“Exactly what is going on in this piece of music? Is there just one melody? Are there several melodic lines being played at the same time? Are chords being played? Is it busy with constant activity? Is it simple and clear in its sound?”

All of these questions can be answered by understanding texture. Texture is an overall description of what is going on with the musical parts. In discussing the nature of a piece of music we can say that it is thick, thin, heavy, or light. These words all refer to the texture of the composition.

There are three types of texture — monophonic, homophonic, and polyphonic. Monophonic music, as the name mono indicates, consists of one single musical line. Nothing else is happening or interfering with this melody. When you sing, hum, or whistle a tune by yourself, you are performing a monophonic song. Gregorian chant and almost all other music of the Middle Ages was monophonic. Several people singing the exact same melody performed it. When two or more people are performing the same notes at the same time, they are playing in unison.

Music with a homophonic texture has a melody that is accompanied by chords. All of the parts either move together or the chords have a simple rhythm that does not detract from the melody. Homophonic texture is most common in popular music of all kinds. Folk music, church hymns, and Christmas songs are almost always homophonic.

Polyphonic music consists of two or more independent musical lines that are played at the same time. Another name for polyphonic texture is counterpoint which literally means “point against point,” or in more musical terms “note against note.” There are often four or more independent parts being played at once in a polyphonic piece.

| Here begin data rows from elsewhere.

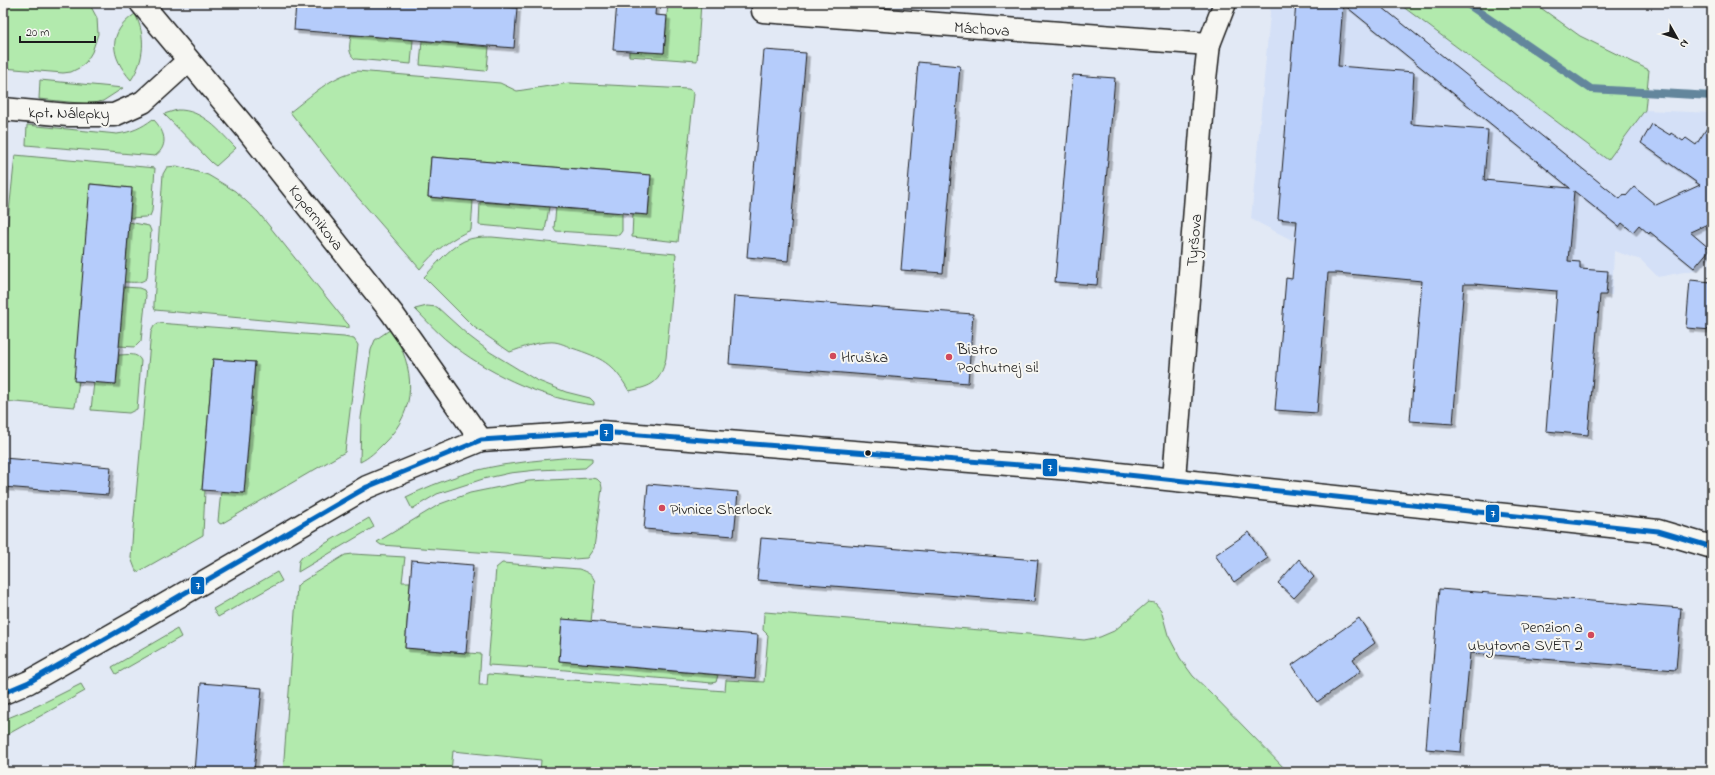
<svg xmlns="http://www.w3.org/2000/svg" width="1715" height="775" viewBox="0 0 1715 775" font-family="'Indie Flower',sans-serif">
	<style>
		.built { fill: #d4e0f7 }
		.green { fill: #b2eaad; stroke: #678364 }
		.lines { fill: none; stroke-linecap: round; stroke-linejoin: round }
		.stream { stroke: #63869c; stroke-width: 8 }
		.building { fill: #b5ccfb; stroke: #1c1c1c; fill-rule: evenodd; filter: url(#shadow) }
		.minor-casing { stroke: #1c1c1c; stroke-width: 25 }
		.minor { stroke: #f6f6f2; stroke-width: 22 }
		.bus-1-casing { stroke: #f6f6f2; stroke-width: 8 }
		.bus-1 { stroke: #0065bd; stroke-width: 5 }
		.poi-dot { fill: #d1495b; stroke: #f6f6f2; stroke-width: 1.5 }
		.bus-dot { fill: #1c1c1c; stroke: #f6f6f2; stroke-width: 1.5 }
		.labels { text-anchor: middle; stroke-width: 4; stroke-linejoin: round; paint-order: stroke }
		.street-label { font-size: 16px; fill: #1c1c1c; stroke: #f6f6f2 }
		.poi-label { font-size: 16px; fill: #1c1c1c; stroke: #f6f6f2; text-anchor: start }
		.line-badge { stroke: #f6f6f2; stroke-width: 1.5 }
		.badge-label { font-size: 11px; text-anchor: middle; font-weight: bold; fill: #fff }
	</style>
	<defs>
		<filter id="shadow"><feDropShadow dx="3.5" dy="3.5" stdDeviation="0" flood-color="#0004"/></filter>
	</defs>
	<rect width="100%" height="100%" fill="#e2e9f5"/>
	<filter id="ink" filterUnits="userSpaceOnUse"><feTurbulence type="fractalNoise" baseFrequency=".025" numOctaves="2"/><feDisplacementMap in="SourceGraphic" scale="8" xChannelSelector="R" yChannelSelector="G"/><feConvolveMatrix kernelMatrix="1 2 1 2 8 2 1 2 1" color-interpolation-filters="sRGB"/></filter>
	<g filter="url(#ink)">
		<polygon class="built" points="1271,3 1398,3 1608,160 1645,110 1712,113 1712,254 1700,269 1658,277 1641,260 1614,251 1612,295 1293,270 1294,241 1251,219"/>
		<g class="green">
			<polygon points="3,3 89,3 97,18 98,34 92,52 86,62 79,68 71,72 63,73 3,68"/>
			<polygon points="668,3 701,3 697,61 629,56 629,51 664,53"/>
			<polygon points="1398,3 1534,3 1580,36 1649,70 1645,110 1608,160"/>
			<path d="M135,14C146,35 145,60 131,80C110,56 107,33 135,14Z"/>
			<path d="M351,35L413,40L411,64L355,59C347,53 350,44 351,35Z"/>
			<polygon points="422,41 489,47 487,69 485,71 420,65"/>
			<path d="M357,71L500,83L517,91L569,83L688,89L693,91L694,94L678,242L632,237L633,214L648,215L651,175L431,157L428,197L473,201L471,230C450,239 434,251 420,269L354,193L290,112C311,96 331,76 357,71Z"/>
			<polygon points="40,80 123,88 103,101 89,104 39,99"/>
			<path d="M177,110C203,109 220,132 236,148L216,166L212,163L164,114Z"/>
			<path d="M153,119C164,130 170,145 155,156L26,145L27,125L117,134C132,132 141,128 153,119Z"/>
			<polygon points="15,155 155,168 152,211 150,216 145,217 130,218 132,188 91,184 79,381 75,407 3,401 3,270"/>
			<polygon points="177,166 208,175 235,191 258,212 347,323 349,325 349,328 155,310 154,307 154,303 163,174 167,167"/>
			<polygon points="480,202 549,207 545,231 479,225"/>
			<polygon points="556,208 622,213 622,231 619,235 556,231 554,228"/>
			<path d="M129,222L149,226L151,231L147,278C141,284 133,282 124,282Z"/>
			<path d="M492,237L676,254L666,358C660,383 653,386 629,391C613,363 602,358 572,348C565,345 557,341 549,342C536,342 522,348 510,352L474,327L424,277C436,265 449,248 464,241C473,237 483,237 492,237Z"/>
			<polygon points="124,287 139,288 144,290 146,295 141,341 135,347 119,346"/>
			<path d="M427,306L437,307L469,336L490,352L536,380L566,392L590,398L594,402V405C545,399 495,377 455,347C440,336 428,322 415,309Z"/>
			<polygon points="158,323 344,337 354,339 358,345 345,452 221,524 219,523 218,521 221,491 244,493 255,362 213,359 202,489 205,490 203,535 138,572 136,571 131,558 133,529 151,332 154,326"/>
			<path d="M391,329C416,368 418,410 384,443C376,451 369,458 360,462L361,418L371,350L375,340Z"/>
			<path d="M119,355C126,355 138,352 141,361L137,409L129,413L91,410L94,382L116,384Z"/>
			<path d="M573,457L592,458V462L585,468L537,470L510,473L483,479L437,494L412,509L406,497C441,480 479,467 517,463C536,460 554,459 573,457Z"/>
			<polygon points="591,478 597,479 601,483 602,488 594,548 587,558 574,559 381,545 377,542 440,504 470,493 529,481"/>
			<polygon points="369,518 374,527 298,572 299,561 302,557"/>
			<polygon points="353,554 405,557 402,582 410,582 405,648 481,654 479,685 487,685 488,674 725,691 726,680 764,682 768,635 763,630 764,614 765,612 1028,634 1084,640 1100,637 1114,631 1148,602 1155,603 1161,610 1168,635 1180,658 1193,676 1208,690 1288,772 540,772 541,760 453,751 451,772 283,772 297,586 300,583 345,555"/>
			<path d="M502,563L579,569C586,572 593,574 595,582L591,622L562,620L559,661L718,675L716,682L712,683L554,669L488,665L496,568Z"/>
			<polygon points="277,572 282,581 218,617 213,609"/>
			<polygon points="177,629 181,637 116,674 112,667"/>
			<polygon points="81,684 85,691 3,737 3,720 37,706"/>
		</g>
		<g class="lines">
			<polyline class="stream" points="1466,3 1591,89 1712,96"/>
		</g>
		<g class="building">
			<polygon points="296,3 456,3 517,8 514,48 294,30"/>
			<polygon points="617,3 656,3 655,15 667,16 664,53 613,50"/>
			<path d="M1296,3H1377L1620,199L1624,194L1626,196L1634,187L1656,205L1700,185L1641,143L1652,124L1670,135L1671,133L1683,141L1686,138L1696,145L1712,120V222L1690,232L1710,249L1694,268L1650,232L1649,234L1639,225L1633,232L1622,223L1619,227L1574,191L1568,261L1580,262V269L1608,271L1606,295H1600L1588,435L1546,431L1557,291L1474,284H1464L1453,424L1410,421L1422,281L1337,273H1328L1317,413L1275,410L1286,278L1292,279L1297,221L1278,219ZM1343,4L1439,82L1570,188L1484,180L1488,130L1411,124L1414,72L1338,66Z"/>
			<polygon points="764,50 806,53 788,261 747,257"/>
			<polygon points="918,62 960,66 943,273 901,270"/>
			<polygon points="1073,75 1115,78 1097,285 1055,282"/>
			<polygon points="431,157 651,175 648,215 428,197"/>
			<polygon points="90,184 132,188 116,384 74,381"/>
			<polygon points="1690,280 1712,282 1712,330 1686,328"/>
			<polygon points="734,296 973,314 968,383 729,364"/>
			<polygon points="213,359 255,362 244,493 202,490"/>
			<polygon points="3,458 111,467 108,495 3,487"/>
			<polygon points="648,484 738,492 734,536 644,529"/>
			<polygon points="1249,532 1268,558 1234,582 1215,555"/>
			<polygon points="761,538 1038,560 1034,602 757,580"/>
			<polygon points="1299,559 1314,577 1294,598 1278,583"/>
			<polygon points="412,560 473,565 466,653 405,648"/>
			<polygon points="1439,589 1681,608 1676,670 1470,653 1461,752 1426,749"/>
			<polygon points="1359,618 1375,643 1353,659 1361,671 1317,702 1292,665"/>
			<polygon points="562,619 758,635 755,678 559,661"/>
			<polygon points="201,683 262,688 254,772 194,772"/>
		</g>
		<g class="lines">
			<defs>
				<g id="minor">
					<polyline points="141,3 248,131 392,313 481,440"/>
					<polyline points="763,3 763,11 1209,44"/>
					<polyline points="3,109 68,115 114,115 143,102 188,61"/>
					<polyline points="1174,479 1205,79 1209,44 1225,3"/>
					<polyline points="3,693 29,682 140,619 367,487 481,440 601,432 1071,469 1658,531 1712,547"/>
				</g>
			</defs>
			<use href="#minor" class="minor-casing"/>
			<use href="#minor" class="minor"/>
			<defs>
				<polyline id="bus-1" points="3,693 29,682 140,619 367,487 481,440 601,432 1071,469 1658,531 1712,547"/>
			</defs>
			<use href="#bus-1" class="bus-1-casing"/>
			<use href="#bus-1" class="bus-1"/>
		</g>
	</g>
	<g class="poi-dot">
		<circle cx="833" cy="356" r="4"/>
		<circle cx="949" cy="357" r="4"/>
		<circle cx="662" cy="508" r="4"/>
		<circle cx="1591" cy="635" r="4"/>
	</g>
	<circle class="bus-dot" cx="868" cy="453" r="3.5"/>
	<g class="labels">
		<g class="street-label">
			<text transform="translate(982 28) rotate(4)" y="6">Máchova</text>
			<text transform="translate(69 112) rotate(1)" y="6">kpt. Nálepky</text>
			<text transform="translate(317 217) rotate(52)" y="6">Kopernikova</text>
			<text transform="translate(1193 240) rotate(-85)" y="6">Tyršova</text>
		</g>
		<g class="poi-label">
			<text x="957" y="354">Bistro<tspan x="957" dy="18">Pochutnej si!</tspan></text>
			<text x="841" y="362">Hruška</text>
			<text x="670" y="514">Pivnice Sherlock</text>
			<text x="1583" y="632" text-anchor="end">Penzion a<tspan x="1583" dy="18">ubytovna SVĚT 2</tspan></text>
		</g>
	</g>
	<g class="line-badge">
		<rect x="599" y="423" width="15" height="19" rx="4" fill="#0065bd"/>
		<rect x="1042" y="458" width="16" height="19" rx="4" fill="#0065bd"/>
		<rect x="1485" y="504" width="15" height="19" rx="4" fill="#0065bd"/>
		<rect x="190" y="576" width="15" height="19" rx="4" fill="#0065bd"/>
	</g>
	<g class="badge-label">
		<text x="606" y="436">7</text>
		<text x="1050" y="471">7</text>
		<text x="1493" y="517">7</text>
		<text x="198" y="589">7</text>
	</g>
	<rect width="1715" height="775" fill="none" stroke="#f6f6f2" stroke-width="16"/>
	<rect x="8" y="8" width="1699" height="759" fill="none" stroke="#1c1c1c" stroke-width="1.5" filter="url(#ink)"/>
	<g transform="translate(1677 38) rotate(129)" stroke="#f6f6f2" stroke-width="3" paint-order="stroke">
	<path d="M0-3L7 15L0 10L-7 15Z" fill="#1c1c1c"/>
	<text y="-6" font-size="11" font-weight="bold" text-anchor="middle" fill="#1c1c1c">N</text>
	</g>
	<path d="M20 36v6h75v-6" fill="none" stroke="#1c1c1c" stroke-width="2"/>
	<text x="26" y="36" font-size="12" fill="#1c1c1c" stroke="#f6f6f2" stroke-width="3" paint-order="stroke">20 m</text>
</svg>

There are two types of polyphony — imitative and free. Imitative counterpoint, like the name suggests, features one line that is imitated by another. When the parts are copied exactly it is called a canon. A simple version of a canon is a round. Think back to when you sang Row, Row, Row Your Boat, which is a perfect example of a round. In performing this piece, the first group sings “Row, row, row, your boat, gently down the stream,” at which point the second group enters and sings the exact same words with the exact same pitches. On the opposite end of the counterpoint spectrum, when there is no imitation involved in the polyphony, it is called free counterpoint.

In the late middle ages composers started writing polyphonic music to contrast the monophony of Gregorian chant. In the renaissance, the Mass, motet, and madrigal were almost entirely polyphonic, with as many as five separate vocal lines being sung at once. The baroque era brought a significant change to texture. The most important part was the melody and chords in a homophonic texture accompanied it. By the late baroque though, counterpoint was gaining in importance, especially in the music of Bach.

Texture in the classical era was predominantly homophonic with an emphasis on melodies in the higher ranges. The romantic era was also mainly homophonic, but as the music became more complex and as orchestras grew in size, the texture became much thicker and heavier. With the twentieth century spirit of “anything goes,” we have seen every type of texture.